Alumni Services

Gustav's Edinburgh Memories

A new exhibition charting the history of Edinburgh's Jewish community has opened in New College, featuring the Nobel Prize-winning physicist and Edinburgh professor, Max Born. Here, his son Gustav (MBChB 1943) recalls his father's role as well as his own fascinating life.

Gustav Born

"My family came to Britain in 1933 as refugees from Nazi Germany. In 1936, my father, Max, was appointed to the Tait Chair of Natural Philosophy at the University of Edinburgh, so my parents and I moved to 84 Grange Loan, which became our family home until my father retired in 1953. We all came to love the old grey-stone house, despite lacking central heating for the first few years, and were all very happy in Edinburgh. We took to the Scots, and the Scots took to us.

The University made my father very welcome. He made friends with some of the most distinguished of his colleagues: the then Principal Sir Edward Appleton; the mathematician Sir Edmund Whittaker; the philosopher Norman Kemp Smith; and the great musicologist Sir Donald Tovey."

School and University

"My school was the Edinburgh Academy, a demanding but touchingly friendly environment for a refugee boy. My main interest was modern, particularly British, history. I wanted to become well-informed about my new country.

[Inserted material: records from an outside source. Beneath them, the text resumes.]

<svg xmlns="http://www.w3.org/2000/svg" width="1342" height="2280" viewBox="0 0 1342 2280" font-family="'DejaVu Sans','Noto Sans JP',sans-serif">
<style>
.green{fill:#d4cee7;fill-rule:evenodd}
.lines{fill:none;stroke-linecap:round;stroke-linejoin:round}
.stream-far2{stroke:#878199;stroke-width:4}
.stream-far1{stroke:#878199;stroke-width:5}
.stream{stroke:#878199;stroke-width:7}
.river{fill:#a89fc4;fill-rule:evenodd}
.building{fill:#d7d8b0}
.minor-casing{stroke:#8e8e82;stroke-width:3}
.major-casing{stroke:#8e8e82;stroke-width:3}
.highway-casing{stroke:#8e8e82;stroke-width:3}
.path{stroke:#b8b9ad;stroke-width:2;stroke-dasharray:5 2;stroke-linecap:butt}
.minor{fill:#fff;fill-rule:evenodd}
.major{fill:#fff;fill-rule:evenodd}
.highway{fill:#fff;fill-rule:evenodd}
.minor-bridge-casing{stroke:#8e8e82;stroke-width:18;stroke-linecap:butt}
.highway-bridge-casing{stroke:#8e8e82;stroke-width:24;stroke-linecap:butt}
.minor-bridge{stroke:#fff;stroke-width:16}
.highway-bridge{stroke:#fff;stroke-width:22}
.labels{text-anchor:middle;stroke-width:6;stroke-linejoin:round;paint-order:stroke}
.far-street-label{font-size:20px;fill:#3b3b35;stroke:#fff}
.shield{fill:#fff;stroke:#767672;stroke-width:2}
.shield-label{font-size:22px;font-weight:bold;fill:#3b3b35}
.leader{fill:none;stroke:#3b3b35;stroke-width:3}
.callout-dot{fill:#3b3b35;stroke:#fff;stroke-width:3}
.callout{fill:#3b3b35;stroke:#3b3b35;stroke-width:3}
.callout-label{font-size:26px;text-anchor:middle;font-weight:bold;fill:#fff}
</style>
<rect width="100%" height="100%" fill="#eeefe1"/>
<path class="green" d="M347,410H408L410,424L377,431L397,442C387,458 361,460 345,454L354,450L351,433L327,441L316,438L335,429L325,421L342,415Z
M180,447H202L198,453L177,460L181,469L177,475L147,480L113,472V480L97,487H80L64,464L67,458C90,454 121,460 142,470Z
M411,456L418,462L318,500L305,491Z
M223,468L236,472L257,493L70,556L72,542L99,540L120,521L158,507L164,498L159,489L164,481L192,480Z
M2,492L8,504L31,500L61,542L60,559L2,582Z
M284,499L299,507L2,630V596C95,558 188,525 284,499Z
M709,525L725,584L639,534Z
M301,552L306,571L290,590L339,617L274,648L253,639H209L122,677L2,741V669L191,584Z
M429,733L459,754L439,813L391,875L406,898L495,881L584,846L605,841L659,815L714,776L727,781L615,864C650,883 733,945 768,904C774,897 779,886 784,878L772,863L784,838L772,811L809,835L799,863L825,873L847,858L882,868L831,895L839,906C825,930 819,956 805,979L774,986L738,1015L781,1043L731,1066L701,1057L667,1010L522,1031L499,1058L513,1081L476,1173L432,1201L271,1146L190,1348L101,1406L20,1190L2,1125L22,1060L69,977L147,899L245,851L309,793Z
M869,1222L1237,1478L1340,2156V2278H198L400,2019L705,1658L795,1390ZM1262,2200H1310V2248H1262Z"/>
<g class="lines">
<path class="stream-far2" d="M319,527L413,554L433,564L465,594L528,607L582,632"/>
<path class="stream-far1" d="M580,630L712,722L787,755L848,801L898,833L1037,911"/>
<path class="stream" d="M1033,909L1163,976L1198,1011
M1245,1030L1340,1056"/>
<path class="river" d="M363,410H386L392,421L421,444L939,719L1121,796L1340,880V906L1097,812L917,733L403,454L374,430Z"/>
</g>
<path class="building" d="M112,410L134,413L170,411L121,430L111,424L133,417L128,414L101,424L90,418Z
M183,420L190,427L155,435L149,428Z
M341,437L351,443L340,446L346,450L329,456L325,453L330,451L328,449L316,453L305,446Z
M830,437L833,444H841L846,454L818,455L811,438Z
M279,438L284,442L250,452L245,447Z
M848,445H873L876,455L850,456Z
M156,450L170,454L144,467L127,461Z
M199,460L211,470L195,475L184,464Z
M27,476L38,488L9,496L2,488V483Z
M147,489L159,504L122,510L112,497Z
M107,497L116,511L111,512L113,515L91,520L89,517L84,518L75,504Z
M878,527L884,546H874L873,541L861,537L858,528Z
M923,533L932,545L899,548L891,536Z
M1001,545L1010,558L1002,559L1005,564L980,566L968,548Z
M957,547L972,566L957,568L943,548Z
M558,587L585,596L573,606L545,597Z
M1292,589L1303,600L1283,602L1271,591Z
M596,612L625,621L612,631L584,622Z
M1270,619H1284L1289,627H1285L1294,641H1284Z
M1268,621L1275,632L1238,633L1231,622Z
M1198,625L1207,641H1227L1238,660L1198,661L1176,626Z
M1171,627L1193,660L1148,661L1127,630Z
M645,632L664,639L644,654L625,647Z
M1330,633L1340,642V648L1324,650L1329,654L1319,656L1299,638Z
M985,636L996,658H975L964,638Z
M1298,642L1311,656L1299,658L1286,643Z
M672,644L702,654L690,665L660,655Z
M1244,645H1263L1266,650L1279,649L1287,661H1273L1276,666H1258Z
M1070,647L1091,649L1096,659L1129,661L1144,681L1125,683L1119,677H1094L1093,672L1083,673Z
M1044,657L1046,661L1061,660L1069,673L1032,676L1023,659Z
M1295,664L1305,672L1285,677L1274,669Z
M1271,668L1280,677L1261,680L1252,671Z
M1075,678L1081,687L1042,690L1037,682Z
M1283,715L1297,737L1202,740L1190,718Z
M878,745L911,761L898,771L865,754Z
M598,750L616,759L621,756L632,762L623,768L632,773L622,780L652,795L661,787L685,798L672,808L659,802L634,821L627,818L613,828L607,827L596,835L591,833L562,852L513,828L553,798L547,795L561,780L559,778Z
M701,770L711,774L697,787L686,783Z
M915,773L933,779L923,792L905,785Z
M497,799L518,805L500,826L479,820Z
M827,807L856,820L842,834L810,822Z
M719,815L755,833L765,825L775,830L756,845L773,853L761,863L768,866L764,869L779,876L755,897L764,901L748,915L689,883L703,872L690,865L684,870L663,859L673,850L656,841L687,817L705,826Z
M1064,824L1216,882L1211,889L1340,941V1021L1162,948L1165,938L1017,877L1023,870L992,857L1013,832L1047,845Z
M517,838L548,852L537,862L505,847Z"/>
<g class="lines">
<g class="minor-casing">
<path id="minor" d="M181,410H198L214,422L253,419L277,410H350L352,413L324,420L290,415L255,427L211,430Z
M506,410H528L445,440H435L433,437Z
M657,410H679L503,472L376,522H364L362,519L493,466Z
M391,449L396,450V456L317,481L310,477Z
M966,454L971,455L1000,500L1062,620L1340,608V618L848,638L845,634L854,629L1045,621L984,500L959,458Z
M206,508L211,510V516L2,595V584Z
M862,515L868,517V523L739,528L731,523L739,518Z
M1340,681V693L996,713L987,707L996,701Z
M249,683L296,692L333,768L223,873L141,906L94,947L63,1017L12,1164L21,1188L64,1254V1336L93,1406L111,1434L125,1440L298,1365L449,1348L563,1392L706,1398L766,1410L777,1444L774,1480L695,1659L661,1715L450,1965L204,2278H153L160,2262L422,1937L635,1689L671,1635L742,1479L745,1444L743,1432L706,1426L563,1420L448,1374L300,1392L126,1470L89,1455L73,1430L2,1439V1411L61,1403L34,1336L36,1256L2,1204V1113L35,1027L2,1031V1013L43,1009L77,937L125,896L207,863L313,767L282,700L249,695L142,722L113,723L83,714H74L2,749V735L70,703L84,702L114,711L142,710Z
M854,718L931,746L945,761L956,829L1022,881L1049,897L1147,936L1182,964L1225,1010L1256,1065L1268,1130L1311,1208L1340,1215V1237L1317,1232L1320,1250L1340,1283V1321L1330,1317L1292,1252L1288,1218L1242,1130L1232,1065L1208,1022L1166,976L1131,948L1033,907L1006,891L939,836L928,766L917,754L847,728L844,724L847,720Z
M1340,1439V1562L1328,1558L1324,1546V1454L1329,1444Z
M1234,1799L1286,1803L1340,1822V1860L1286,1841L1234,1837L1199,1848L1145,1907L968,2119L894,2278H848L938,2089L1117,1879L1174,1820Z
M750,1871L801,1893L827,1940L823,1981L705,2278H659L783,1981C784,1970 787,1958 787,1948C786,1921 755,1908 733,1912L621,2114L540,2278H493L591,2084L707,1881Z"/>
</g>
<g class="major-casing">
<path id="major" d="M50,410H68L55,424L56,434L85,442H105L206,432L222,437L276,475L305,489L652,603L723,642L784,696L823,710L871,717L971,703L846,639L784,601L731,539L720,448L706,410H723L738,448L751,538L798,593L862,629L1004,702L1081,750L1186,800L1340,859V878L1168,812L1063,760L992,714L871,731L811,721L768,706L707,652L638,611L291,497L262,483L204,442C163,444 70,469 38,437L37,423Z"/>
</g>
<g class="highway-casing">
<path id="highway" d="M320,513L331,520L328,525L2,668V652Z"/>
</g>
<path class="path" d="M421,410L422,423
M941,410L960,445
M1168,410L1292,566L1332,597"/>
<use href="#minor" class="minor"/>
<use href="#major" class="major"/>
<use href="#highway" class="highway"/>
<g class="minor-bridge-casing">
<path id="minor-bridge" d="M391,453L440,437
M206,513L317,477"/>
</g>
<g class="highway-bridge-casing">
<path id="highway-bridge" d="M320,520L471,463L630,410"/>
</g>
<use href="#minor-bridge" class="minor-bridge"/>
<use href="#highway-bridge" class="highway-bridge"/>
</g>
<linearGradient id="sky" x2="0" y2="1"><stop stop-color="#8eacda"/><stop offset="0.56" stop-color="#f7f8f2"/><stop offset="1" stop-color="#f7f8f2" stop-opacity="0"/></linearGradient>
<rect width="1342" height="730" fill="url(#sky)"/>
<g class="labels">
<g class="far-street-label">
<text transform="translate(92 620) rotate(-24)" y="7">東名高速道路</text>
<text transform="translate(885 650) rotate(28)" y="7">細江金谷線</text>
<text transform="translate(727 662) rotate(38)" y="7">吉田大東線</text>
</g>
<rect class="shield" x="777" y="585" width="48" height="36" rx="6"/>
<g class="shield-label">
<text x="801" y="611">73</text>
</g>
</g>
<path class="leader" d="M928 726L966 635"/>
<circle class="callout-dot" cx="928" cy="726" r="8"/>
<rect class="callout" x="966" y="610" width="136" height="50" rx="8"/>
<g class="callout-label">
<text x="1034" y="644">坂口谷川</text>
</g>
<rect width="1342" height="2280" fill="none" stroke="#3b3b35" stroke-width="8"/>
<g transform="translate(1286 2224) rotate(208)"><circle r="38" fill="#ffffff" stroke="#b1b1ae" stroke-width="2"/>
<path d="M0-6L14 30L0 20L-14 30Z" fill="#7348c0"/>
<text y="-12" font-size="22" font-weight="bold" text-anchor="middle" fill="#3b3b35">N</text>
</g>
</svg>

I was also interested in biology. When war threatened, my father said to me, "Why don't you do Medicine, like your grandfather? Then you won't have to kill people in the war, and you are less likely to be killed yourself" - wise advice which I followed. I became a medical student at Edinburgh in 1938 and qualified in 1943, six months early because the war was at its fiercest and the army needed doctors."

Hiroshima

"After a demanding surgical residency at the Western General, I was called up and spent almost four years in the RAMC on active service, most of it in the Far East. When the atomic bombings in August 1945 caused Japan to capitulate, I went there with the British Occupation Force and was one of the first foreign medicals to enter the flattened city of Hiroshima. The horrific impression has, of course, never left me. But there was another important consequence: we doctors saw innumerable survivors of the bomb who were dying from uncontrollable bleeding because of a lack of platelets in their blood due to radiation. The memory of this is one of the reasons I later took up research on platelets."

Career and continuing Edinburgh connections

"After the army, I began research at Oxford, working specifically on blood circulation. I then became Professor of Pharmacology successively at the Royal Collge of Surgeons in London (1960-73), Cambridge (1973-78) and at King's College London (1978-86). Even after retiring from King's I continued with my research at the William Harvey Research Institute at the University of London.

Throughout the whole time I maintained connections with the University of Edinburgh, culminating with an Honorary MD conferred on me in July 1982. That summer was extraordinarily hot for Edinburgh. I remember taking my wife along for a walk over Arthur's Seat, which I used to do with my father, Max in heavy coats and long scarves. That July, however, it was in a shirt and sandals!

More recently, Professor Asif Ahmed, who began his career in my laboratory, was appointed a Professorship in Vascular Biology - a Chair which he suggested should be given my name. For this foremost recognition, I will remain deeply grateful to Asif and my old University of Edinburgh."

The free exhibition, Edinburgh Jews, is on show until December in New College on Mound Place, Monday-Friday, 9am-5pm.